A municipal convertible is a zero-coupon convertible issued by a municipal government. When a bond hits its maturity date, investors receive the full face value of the bond. Standard bonds yield returns above the face value of the bond because investors receive regular coupon payments, representing interest on the underlying loan. As their name implies, zero-coupon bonds do not yield any coupon payments. Investor returns on zero-coupon bonds instead come from the difference between the initial bond price and the face value of the bond at maturity, known as the original issue discount.

When a convertible bond reaches its conversion date, the zero-coupon bond becomes a standard, interest-yielding bond with the same face value. The U.S. Internal Revenue Service (IRS) generally exempts interest payments made on municipal bonds from taxation. The IRS typically considers the original issue discount on a municipal convertible to be interest income, offering an additional benefit to investors in this type of bond.

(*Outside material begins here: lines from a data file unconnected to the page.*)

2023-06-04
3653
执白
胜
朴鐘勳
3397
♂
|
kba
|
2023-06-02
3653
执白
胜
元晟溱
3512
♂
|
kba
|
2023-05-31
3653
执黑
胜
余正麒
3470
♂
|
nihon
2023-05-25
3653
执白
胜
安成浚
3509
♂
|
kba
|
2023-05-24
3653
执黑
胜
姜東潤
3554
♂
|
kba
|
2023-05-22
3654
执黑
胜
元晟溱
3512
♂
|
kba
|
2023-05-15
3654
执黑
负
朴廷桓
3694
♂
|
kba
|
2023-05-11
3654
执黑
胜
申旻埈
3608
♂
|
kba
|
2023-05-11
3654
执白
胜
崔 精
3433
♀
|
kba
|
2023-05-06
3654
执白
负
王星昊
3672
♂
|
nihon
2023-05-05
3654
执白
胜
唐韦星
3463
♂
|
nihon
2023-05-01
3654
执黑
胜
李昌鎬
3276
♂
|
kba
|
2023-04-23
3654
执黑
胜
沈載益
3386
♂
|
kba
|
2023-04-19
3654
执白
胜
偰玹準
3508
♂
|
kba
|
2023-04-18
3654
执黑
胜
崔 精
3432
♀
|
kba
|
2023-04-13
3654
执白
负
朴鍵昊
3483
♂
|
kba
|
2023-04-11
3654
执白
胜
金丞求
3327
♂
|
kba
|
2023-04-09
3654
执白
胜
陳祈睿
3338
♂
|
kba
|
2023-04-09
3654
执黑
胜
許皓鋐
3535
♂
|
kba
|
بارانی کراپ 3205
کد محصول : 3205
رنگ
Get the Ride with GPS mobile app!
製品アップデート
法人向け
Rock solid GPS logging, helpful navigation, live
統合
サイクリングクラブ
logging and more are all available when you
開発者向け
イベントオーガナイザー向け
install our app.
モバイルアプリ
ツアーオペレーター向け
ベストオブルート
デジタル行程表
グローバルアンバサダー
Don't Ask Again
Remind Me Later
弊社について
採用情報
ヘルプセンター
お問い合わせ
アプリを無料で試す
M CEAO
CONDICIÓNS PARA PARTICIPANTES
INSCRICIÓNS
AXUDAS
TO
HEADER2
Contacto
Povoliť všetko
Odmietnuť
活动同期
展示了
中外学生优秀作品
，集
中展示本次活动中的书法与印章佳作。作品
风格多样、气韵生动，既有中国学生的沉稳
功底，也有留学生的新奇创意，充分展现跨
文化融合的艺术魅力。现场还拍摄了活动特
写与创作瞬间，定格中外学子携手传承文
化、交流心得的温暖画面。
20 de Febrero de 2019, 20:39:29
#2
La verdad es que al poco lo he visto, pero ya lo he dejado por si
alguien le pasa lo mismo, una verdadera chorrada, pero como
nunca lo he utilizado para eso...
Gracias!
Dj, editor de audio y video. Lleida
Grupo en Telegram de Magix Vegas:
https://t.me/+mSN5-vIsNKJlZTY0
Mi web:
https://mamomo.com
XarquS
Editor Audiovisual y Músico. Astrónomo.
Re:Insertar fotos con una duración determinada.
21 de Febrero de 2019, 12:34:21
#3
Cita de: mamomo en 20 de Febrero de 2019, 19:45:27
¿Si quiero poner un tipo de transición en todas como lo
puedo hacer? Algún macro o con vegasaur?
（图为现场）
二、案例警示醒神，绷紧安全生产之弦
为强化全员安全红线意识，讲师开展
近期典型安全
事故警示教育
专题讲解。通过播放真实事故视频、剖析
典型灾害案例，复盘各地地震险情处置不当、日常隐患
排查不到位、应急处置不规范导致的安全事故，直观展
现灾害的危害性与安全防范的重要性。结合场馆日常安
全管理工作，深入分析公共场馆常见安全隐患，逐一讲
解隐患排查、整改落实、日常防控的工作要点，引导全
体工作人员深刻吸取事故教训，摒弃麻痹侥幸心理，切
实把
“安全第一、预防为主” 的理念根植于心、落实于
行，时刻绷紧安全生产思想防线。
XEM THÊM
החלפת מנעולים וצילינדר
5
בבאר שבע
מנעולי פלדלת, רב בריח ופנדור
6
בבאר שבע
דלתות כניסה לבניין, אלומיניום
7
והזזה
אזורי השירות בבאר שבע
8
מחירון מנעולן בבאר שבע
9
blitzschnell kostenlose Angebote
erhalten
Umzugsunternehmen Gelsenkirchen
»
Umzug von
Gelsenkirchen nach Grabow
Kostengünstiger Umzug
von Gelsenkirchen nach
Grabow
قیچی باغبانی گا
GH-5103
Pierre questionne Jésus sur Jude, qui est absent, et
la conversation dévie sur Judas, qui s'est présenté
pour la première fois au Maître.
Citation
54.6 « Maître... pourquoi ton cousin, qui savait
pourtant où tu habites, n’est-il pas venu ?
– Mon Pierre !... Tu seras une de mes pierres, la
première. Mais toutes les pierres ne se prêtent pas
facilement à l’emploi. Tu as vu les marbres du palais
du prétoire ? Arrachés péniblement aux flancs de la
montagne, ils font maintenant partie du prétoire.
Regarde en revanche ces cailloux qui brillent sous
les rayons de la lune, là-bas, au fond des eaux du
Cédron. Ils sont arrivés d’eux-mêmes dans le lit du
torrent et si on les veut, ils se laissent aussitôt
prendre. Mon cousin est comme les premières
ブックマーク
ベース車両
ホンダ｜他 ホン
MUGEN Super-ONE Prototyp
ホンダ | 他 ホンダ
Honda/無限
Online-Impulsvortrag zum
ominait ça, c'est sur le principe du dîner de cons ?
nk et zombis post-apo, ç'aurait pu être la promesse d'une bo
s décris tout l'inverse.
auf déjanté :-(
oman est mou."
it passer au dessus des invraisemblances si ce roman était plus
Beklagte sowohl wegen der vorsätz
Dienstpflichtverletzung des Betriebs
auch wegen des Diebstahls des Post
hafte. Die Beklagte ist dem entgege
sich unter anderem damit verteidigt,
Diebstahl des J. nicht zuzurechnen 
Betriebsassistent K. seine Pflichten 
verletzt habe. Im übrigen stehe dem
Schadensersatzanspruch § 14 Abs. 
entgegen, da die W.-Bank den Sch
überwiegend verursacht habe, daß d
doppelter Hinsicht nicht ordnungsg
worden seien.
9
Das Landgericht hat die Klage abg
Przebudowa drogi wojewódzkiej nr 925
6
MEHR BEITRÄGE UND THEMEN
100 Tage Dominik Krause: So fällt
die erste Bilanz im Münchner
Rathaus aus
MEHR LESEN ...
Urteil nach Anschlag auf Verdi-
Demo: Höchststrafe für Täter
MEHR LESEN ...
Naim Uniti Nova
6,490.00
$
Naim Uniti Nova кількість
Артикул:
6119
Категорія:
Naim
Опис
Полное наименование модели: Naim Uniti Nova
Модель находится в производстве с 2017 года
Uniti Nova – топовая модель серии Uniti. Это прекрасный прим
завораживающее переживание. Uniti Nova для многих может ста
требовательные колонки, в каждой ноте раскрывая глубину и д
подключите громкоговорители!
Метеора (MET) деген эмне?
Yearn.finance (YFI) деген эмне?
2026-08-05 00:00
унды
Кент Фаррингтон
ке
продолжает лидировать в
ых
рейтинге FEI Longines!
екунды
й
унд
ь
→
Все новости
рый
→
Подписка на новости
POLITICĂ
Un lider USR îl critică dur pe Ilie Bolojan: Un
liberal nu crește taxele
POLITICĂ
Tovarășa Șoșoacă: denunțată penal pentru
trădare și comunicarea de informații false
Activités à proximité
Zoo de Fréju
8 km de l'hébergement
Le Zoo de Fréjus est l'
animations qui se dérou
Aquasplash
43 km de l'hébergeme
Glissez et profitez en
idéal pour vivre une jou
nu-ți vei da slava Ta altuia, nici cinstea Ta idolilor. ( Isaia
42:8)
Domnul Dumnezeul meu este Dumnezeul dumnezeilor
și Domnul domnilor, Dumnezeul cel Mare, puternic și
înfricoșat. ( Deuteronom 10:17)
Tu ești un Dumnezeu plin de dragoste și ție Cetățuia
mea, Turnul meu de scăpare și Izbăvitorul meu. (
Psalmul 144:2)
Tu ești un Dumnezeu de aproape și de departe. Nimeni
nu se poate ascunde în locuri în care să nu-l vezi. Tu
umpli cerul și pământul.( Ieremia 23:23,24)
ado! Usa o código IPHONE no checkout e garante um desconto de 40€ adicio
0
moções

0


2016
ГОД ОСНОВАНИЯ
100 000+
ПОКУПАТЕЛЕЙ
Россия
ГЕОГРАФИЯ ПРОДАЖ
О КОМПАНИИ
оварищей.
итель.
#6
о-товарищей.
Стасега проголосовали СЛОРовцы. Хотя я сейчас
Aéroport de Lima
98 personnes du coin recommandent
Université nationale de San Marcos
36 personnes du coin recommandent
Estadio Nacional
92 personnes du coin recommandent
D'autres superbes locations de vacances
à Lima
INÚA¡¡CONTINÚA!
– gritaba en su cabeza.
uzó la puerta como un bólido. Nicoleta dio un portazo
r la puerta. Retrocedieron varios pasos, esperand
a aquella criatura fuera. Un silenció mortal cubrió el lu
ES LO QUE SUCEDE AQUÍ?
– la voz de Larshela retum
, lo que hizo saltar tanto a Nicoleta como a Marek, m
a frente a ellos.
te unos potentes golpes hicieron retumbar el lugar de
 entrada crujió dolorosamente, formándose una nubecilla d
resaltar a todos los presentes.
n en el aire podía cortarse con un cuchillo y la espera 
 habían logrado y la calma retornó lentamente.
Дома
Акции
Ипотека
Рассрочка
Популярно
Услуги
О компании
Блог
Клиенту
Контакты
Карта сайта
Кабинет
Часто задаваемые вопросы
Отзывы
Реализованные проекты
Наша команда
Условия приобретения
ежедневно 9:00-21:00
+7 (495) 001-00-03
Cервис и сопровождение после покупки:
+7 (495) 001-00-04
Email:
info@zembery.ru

Municpal Convertible Issuer Considerations

Issuers offer a variety of municipal convertibles, mostly distinguishable by the way issuers account for the debt. For example, capital appreciation bonds (CABs) invest the initial principal at a specific rate and pay gains to investors as a lump sum at maturity, where a straight zero-coupon bond defers payment of the original issue discount amount until maturity. In either of these cases, investors receive an established return on an established date, relieving them of potential reinvestment risk if interest rates decline during the initial maturity period. From the issuer’s standpoint, however, the total par value of a zero-coupon bond counts against the municipality’s statutory debt limit, whereas with a CAB the purchase price gets treated as the initial principal amount of the bond, leaving additional headroom with regard to statutory debt restrictions.

Investor Considerations

Municipal convertibles essentially act like two separate bond transactions bundled together. Investors who benefit from municipal convertibles usually have to match long-term funding needs to a future event, as in the case of retirement income or future college tuition payments for a child. In general, the longer before the conversion date, the more of a discount the investor receives. This allows an investor to lock in an income stream on a specific amount of principal at a future date with a smaller current cash outlay. Note that the returns on such an investment are back-end weighted. Investors only receive scheduled payments after conversion and at maturity.